A recent longitudinal study reported a delay in brain maturation in ADHD of about three years. Persistent ADHD was characterized by a deviant developmental trajectory, while remission tended to be associated with normalization of anatomic deficits.7
- How are structural and functional connectivity abnormalities related?
- At which developmental stages do disruptions in neural networks first emerge and manifest clearly?
- Can genetic factors with small effects be identified if we assemble appropriately large samples? What would be the relevant phenotypes for such large-scale approaches?
- What are the roles of genetic factors beyond single nucleotide polymorphisms? A recent study found increased copy-number variations (CNV) in ADHD.23 These structural variations in DNA, such as insertions, deletions and duplications, occur frequently in the population, but their specific clinical significance is uncertain.

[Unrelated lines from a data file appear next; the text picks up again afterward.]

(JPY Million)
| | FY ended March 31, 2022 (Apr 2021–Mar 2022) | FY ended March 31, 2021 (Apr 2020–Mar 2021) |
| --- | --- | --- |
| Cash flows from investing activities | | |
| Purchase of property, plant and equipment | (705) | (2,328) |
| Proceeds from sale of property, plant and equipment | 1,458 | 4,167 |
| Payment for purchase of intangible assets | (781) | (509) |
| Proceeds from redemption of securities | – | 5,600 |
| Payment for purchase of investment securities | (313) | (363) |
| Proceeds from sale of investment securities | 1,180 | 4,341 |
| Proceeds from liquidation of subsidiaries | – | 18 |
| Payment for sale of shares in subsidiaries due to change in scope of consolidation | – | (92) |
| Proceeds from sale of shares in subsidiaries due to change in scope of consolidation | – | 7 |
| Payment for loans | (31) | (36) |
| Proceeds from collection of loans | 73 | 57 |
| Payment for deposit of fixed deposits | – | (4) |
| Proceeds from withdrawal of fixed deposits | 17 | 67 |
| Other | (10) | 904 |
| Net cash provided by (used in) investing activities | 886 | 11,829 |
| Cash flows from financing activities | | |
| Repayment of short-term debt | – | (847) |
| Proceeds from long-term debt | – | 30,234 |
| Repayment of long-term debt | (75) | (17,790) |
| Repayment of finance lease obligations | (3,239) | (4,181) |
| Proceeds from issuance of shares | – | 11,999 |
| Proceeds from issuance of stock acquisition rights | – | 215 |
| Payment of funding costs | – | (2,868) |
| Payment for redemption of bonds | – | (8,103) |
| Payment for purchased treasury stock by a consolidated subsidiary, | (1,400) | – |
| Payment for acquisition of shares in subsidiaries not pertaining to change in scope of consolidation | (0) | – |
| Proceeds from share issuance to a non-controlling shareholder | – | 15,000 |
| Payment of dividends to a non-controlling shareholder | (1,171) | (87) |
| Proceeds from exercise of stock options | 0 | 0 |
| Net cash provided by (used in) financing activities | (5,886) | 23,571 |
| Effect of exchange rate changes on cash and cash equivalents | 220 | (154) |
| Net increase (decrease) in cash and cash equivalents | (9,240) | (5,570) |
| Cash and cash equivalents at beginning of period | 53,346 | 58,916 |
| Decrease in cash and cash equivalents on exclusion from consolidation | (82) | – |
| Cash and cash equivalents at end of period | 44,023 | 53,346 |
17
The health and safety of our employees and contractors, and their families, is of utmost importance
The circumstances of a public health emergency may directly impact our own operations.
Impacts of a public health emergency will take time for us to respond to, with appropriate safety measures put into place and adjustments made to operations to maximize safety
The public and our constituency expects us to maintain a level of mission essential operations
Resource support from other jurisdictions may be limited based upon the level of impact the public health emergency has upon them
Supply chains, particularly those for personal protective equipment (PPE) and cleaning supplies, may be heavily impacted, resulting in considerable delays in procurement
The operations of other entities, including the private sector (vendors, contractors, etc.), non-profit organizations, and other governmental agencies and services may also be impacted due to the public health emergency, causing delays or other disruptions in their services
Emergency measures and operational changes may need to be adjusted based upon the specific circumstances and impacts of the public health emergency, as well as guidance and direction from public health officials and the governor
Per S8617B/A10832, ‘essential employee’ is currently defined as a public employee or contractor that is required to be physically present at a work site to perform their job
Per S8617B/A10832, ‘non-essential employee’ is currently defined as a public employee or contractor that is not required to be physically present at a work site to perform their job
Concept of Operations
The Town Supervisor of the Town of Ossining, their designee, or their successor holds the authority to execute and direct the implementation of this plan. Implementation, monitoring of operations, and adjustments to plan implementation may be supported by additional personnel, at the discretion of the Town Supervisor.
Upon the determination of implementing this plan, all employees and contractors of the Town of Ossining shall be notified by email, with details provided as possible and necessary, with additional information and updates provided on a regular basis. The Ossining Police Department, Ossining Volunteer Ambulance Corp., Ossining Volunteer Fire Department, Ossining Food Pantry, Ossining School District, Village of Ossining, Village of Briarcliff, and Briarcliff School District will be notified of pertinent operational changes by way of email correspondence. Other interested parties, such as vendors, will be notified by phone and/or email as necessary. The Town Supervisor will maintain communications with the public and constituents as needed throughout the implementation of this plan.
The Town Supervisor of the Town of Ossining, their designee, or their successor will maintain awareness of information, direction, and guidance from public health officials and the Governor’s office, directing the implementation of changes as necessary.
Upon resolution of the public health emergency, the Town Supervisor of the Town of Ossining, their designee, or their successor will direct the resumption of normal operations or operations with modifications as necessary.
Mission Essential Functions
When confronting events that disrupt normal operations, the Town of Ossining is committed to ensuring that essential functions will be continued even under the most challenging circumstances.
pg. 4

- How best can the interactions of genes and environmental (biological as well as psychosocial) variables be understood?
- How do various etiological factors lead to neuronal anomalies?

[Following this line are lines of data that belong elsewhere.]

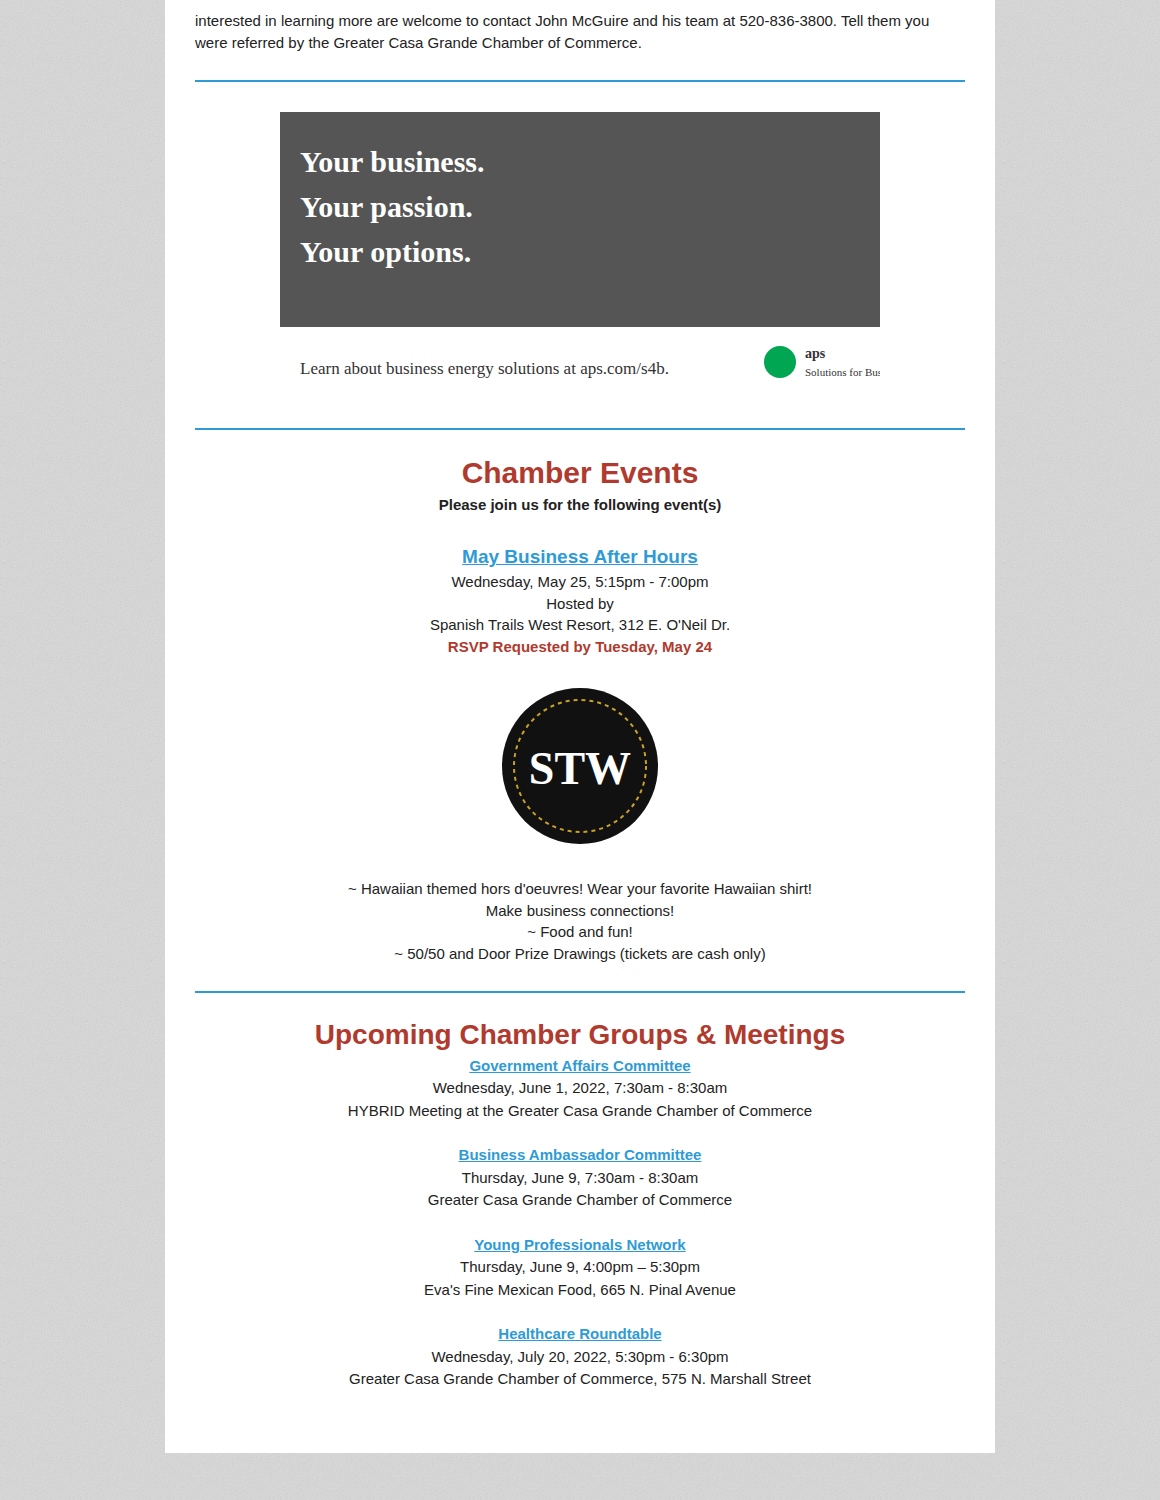interested in learning more are welcome to contact John McGuire and his team at 520-836-3800. Tell them you were referred by the Greater Casa Grande Chamber of Commerce.
Chamber Events
Please join us for the following event(s)
May Business After Hours
Wednesday, May 25, 5:15pm - 7:00pm
Hosted by
Spanish Trails West Resort, 312 E. O'Neil Dr.
RSVP Requested by Tuesday, May 24
~ Hawaiian themed hors d'oeuvres! Wear your favorite Hawaiian shirt!
Make business connections!
~ Food and fun!
~ 50/50 and Door Prize Drawings (tickets are cash only)
Upcoming Chamber Groups & Meetings
Government Affairs Committee
Wednesday, June 1, 2022, 7:30am - 8:30am
HYBRID Meeting at the Greater Casa Grande Chamber of Commerce
Business Ambassador Committee
Thursday, June 9, 7:30am - 8:30am
Greater Casa Grande Chamber of Commerce
Young Professionals Network
Thursday, June 9, 4:00pm – 5:30pm
Eva's Fine Mexican Food, 665 N. Pinal Avenue
Healthcare Roundtable
Wednesday, July 20, 2022, 5:30pm - 6:30pm
Greater Casa Grande Chamber of Commerce, 575 N. Marshall Street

- What are the potential benefits of pathophysiology-based interventions? For example, neurofeedback24 and, to a less extent, transcranial magnetic stimulation25 are promising approaches, although more evidence is needed.
Insights from neuroscience have unequivocally shown that the brains of children with ADHD differ from those of controls. Recently, research on the neurobiological bases of ADHD has shifted from a model based on brain regional differences to a framework characterized by altered connectivity among several areas. Currently, we are still mostly obtaining information on individual elements of these networks. In the near future, we need to gain insight on how these pieces fit together.
We are also discovering, although technical and methodological obstacles remain, the genetic bases of these dysfunctions and the possible environmental factors that interact, in a complex way, with the genetic underpinnings.
Challenging and expensive longitudinal studies have begun to yield insights into the developmental pathways of brain abnormalities and their relationships with ADHD symptoms. As these elements become clearer, the field will be better able to design etiopathophysiologically-based interventions for ADHD with the potential for long-term effectiveness.
Implications for Parents, Services and Policy
Although neuroscience has helped to advance our knowledge of the etiopathophysiology of ADHD, so far we have not found sensitive and specific neurobiological markers. Therefore, parents need to be aware that ADHD diagnosis is still based on behavioural criteria.
However, the veritable explosion of ADHD research grounded in neuroscience, combined with the rapid pace of technologic advances, will make the next years exciting and fruitful for understanding ADHD. Possible future neurobiological tests for ADHD will not replace clinical judgment. However, in the near future, services will need to integrate methods from neuroscience into clinical practice. Large networks of researchers in the fields of imaging and genetics will be necessary to confront future research challenges. Inevitably, substantial funding will be necessary to support this work but the potential results and their implications in terms of public health are expected to justify the economic costs.